_The problem_
Would you repeat all of the records underneath, exactly as written?

---------- Data ----------

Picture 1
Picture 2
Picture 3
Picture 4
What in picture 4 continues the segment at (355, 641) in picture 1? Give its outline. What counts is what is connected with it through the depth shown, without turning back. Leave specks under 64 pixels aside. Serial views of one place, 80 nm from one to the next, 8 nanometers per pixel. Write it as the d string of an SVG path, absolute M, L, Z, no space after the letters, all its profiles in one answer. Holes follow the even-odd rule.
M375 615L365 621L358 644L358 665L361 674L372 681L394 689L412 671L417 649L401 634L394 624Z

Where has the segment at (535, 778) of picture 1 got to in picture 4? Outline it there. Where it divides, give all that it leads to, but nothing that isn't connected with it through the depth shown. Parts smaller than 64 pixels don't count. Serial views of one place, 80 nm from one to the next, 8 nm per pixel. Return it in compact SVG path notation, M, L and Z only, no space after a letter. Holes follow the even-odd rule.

----------

_Completed exercise_
Picture 1
Picture 2
Picture 3
Picture 4
What in picture 4 continues the segment at (355, 641) in picture 1? Give its outline. What counts is what is connected with it through the depth shown, without turning back. Leave specks under 64 pixels aside. Serial views of one place, 80 nm from one to the next, 8 nanometers per pixel. Write it as the d string of an SVG path, absolute M, L, Z, no space after the letters, all its profiles in one answer. Holes follow the even-odd rule.
M375 615L365 621L358 644L358 665L361 674L372 681L394 689L412 671L417 649L401 634L394 624Z

Where has the segment at (535, 778) of picture 1 got to in picture 4? Outline it there. Where it divides, give all that it leads to, but nothing that isn't connected with it through the depth shown. Parts smaller than 64 pixels don't count. Serial views of one place, 80 nm from one to the next, 8 nm per pixel. Return it in compact SVG path notation, M, L and Z only, no space after a letter. Holes follow the even-odd rule.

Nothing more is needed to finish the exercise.